Lo mismo sucede con la obediencia, tal como la entiende san Benito. El monje ingresa en el claustro, no para realizar determinada labor, para ocuparse con preferencia en una obra particular: viene al monasterio para seguir a Cristo en obediencia «desprendiéndose de cuanto le pertenece» (RB 5). El monje fiel al espíritu de la Regla se «abandona» enteramente mediante la obediencia, cede a Dios su voluntad, diciendo: «La deposito en vuestras manos: de hoy en adelante no haré más que escucharos». Obrar así es seguir a Aquel que es por esencia principio de todas las cosas; es querer ser conducido por la sabiduría eterna.
Y el espíritu de religión, ¿qué es sino el movimiento del alma que se abandona hasta llegar a la adoración?…
Este acto de abandono hicimos el día de nuestra profesión religiosa, que es la expresión más perfecta de nuestro total abandono en Dios. Por eso la vida interior del monje fiel a sus votos, se desarrolla infaliblemente en este espíritu de abandono, del cual provienen al alma innumerables bienes.
Y es que, en efecto, la acción de Dios, fuente de toda santidad, se ejerce soberanamente en un alma que se entregó así, sin reservas. La Regla que prometimos observar es como un engranaje sagrado y bienhechor; cuando el alma se introduce en este engranaje, sale de él triturada en sus partes malas, pero libre de toda esclavitud y sumamente agradable a Dios. Lo dice claramente el santo Legislador al fin del capítulo de la humildad. Después de guiar al discípulo, tras sucesivos desprendimientos, al último grado de la abnegación, deja ya de dirigirle; le abandona a la acción del Espíritu Santo que se complace en hacer de aquella alma completamente libre lugar de sus delicias, y la conduce, si le place, a la perfección más sublime, a las cumbres de la contemplación, pues de ella puede decirse que no tiene otra vida que el amor (RB 7).

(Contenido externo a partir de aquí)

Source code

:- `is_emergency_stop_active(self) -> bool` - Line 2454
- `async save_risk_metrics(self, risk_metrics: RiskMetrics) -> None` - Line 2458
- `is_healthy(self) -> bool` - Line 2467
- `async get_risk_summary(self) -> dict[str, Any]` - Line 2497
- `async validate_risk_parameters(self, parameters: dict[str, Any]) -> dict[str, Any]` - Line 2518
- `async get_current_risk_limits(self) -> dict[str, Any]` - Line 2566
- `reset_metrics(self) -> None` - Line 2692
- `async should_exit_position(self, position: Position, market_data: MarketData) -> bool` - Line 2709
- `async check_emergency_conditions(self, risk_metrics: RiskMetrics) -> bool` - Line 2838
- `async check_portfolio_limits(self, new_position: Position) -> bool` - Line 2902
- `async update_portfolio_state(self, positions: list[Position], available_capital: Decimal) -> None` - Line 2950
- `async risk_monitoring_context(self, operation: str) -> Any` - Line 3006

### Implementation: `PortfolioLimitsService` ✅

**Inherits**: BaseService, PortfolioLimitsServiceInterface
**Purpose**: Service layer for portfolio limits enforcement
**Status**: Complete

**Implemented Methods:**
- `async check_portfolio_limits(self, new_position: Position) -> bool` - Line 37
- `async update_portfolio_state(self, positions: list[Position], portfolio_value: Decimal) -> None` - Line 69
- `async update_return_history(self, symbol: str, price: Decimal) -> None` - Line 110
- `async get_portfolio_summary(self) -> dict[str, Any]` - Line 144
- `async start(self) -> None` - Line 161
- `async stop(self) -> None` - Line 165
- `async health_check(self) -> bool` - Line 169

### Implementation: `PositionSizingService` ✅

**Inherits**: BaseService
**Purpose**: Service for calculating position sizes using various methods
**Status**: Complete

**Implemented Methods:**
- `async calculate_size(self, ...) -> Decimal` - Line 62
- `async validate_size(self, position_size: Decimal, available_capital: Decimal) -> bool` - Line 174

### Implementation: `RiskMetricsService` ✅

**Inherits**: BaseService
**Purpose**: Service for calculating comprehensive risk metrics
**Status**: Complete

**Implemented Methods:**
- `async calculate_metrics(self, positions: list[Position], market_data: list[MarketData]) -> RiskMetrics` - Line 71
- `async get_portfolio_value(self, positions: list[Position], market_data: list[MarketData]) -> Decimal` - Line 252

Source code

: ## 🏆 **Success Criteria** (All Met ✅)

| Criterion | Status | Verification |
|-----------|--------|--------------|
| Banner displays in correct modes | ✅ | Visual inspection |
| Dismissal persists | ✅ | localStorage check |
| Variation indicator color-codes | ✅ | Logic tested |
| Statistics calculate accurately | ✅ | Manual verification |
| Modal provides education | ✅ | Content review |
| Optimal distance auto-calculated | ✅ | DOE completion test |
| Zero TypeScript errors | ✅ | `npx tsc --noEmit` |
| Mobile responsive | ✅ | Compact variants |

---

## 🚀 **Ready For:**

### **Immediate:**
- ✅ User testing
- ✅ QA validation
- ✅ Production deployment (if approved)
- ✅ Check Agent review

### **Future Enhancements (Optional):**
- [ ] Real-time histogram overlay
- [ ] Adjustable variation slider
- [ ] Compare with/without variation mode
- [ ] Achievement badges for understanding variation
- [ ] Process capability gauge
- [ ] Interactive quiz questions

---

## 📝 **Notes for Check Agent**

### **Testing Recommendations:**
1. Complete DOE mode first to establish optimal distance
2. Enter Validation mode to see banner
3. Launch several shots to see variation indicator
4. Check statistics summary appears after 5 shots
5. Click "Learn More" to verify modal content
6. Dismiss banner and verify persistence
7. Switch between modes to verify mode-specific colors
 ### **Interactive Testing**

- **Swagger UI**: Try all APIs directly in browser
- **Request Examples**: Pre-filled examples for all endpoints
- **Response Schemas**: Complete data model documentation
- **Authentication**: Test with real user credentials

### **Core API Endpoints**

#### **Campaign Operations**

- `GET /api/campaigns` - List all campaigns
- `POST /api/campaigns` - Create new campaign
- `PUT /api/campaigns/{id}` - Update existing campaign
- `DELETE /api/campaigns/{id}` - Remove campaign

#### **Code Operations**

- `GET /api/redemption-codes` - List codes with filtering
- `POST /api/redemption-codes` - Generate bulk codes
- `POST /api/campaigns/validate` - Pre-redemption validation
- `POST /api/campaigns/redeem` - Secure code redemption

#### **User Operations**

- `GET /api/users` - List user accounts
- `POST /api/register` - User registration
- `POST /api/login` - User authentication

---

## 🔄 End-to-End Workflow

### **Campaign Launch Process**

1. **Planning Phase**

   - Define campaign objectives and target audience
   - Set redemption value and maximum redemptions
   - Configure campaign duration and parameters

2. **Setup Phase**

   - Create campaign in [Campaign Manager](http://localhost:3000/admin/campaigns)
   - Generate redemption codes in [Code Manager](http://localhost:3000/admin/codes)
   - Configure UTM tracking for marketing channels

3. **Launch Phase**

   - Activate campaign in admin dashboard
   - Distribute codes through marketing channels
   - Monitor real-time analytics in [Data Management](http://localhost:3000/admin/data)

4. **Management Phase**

Queda, pues, expuesto cómo san Benito conduce a las almas al espíritu de abandono. No lo considera como un estado negativo de inmovilidad o indiferencia mal entendida. Para llegar a él, el alma trabaja en deshacerse de las trabas que encuentra, y en mantenerse fielmente en esta disposición fundamental de humildad y sumisión a la gracia; acepta todos los divinos deseos, por contrarios y dolorosos que sean a sus gustos, pero con ello ha cumplido toda su misión; entonces, sólo de Dios espera, con una confianza y fe inquebrantables, lo que necesita para llegar a Él, fiada en su palabra, en su poder, en su bondad y en los méritos de Jesucristo. Tal estado de abandono es el fruto más sazonado y sabroso de la humildad y de la obediencia, sobre los cuales asentó el santo Patriarca el edificio de nuestra vida interior.